1. The instructor has the duty to instruct and to warn students of any known dangers present in a classroom situation.

2. The instructor has the duty to instruct students in matters that will protect them from these dangers whether the dangers would arise from equipment, devices, machines, or other causes. Failure to warn students of such dangers or to instruct them in means of avoiding such dangers is negligence.

3. In determining whether or not the instructor exercised ordinary care, a jury may weigh and consider the age, intelligence, and experience of students in the class.

4. The jury may weigh and consider the responsibilities that have been placed upon the instructor by his employment, such as the curriculum required to be carried out, the daily schedules, the number of students assigned to the class, the arrangement of the classroom, and the equipment devices or other objects contained within the classroom.

Instructional responsibilities are detailed in the UNAC faculty collective bargaining agreement (CBA).

UA Board of Regents Regulations,Chapter 05.09 - Risk Management and Environmental Health and Safety. 

R05.09.040. Roles and Responsibilities.

C.  Campus Offices of Environmental Health and Safety & Risk Management

1. Develop and assist in the implementation of programs for safe and healthy work practices.

2. Provide staff support to safety and other relevant campus committees. 

3. Provide risk management and environmental health and safety training and materials.

4. Operate hazardous waste disposal services.

5. Monitor compliance with risk management and environmental health and safety programs.

6. Provide guidance and technical assistance to supervisors and managers in identifying and evaluating risks and correcting hazards. 

7. Maintain operational and specialty material licenses, permits and registrations of devices (x-ray, etc.).

8. Stop any activity that presents an unreasonable health and safety risk to employees, students, visitors or the environment.

9. Report immediately to the Statewide Office of Risk Management any occurrence resulting in a loss of life or requiring the hospitalization of one or more people; any declared disaster at any campus or facility; or any situation requiring the implementation of either a campus or university emergency operations plan and use of public response agencies.
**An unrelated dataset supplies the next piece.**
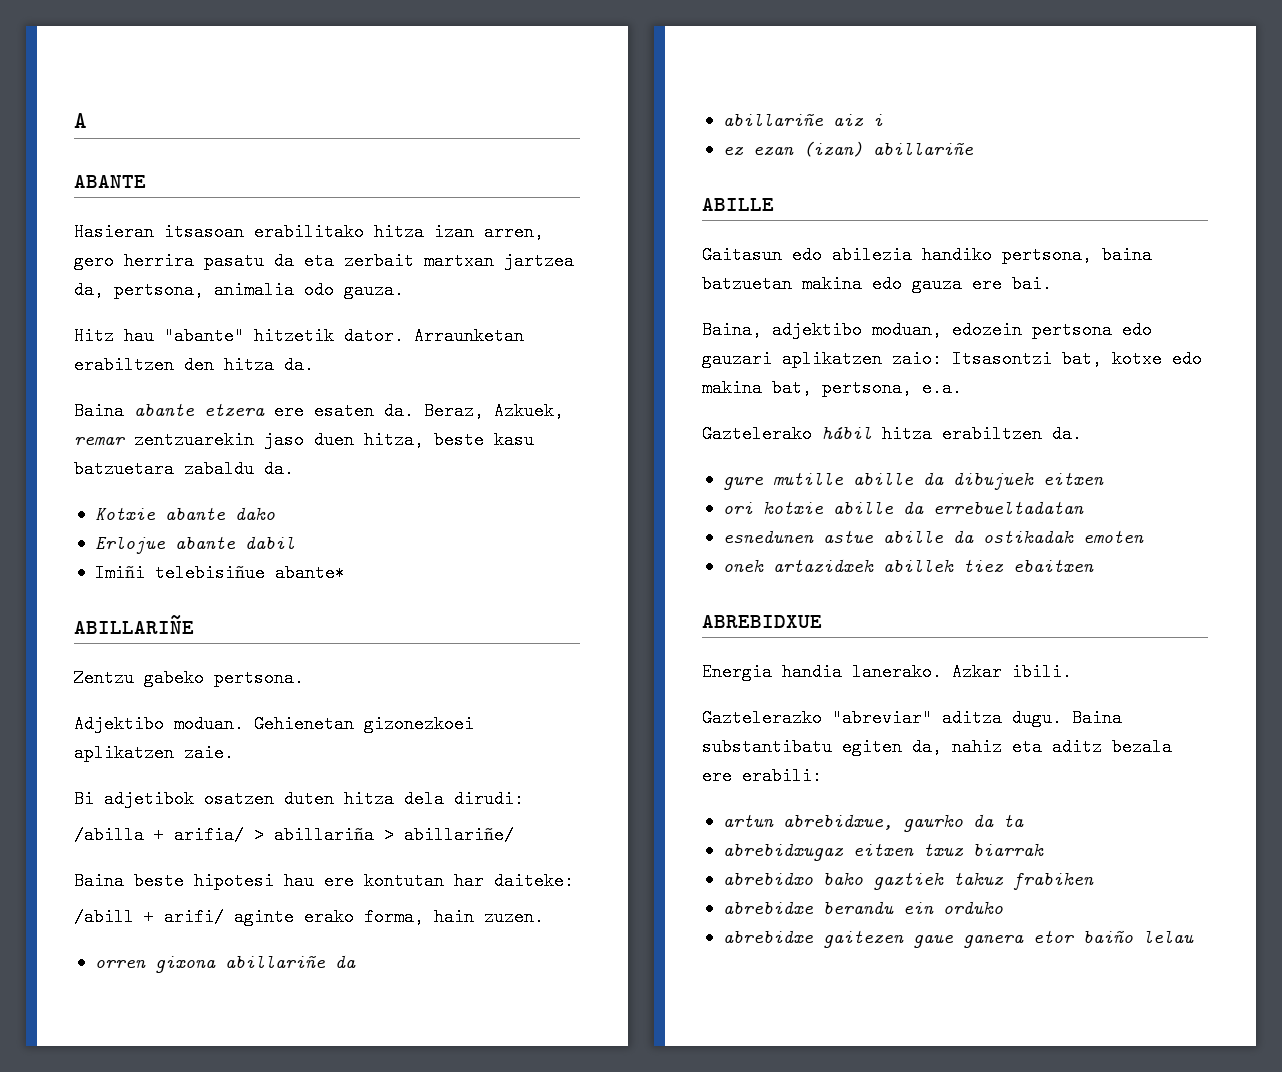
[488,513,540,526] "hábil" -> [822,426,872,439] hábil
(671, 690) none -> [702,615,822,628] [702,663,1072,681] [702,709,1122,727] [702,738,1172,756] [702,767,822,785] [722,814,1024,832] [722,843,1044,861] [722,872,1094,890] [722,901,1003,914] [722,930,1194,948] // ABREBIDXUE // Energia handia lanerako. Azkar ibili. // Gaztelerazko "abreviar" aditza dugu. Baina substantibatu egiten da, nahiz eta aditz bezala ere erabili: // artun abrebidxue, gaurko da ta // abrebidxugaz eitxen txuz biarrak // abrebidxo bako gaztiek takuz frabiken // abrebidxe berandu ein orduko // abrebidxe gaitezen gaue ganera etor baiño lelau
10. Report to the Statewide Office of Risk Management within eight (8) hours all claims and lawsuits; property damage or loss expected to result in a claim over $10,000; and any environmental release that is reportable to a federal, state or local regulatory agency.

11. Report to the Statewide Office of Risk Management within 24 hours all injuries to third parties (anyone who is not an employee); employee injuries requiring a doctor visit or time off work; all motor vehicle accidents involving the university and a third party; any other situation that may give rise to an adverse claim against the university; and or, any official visit by a regulatory agency that involves either a compliance audit or a documented Notice of Violation from that agency.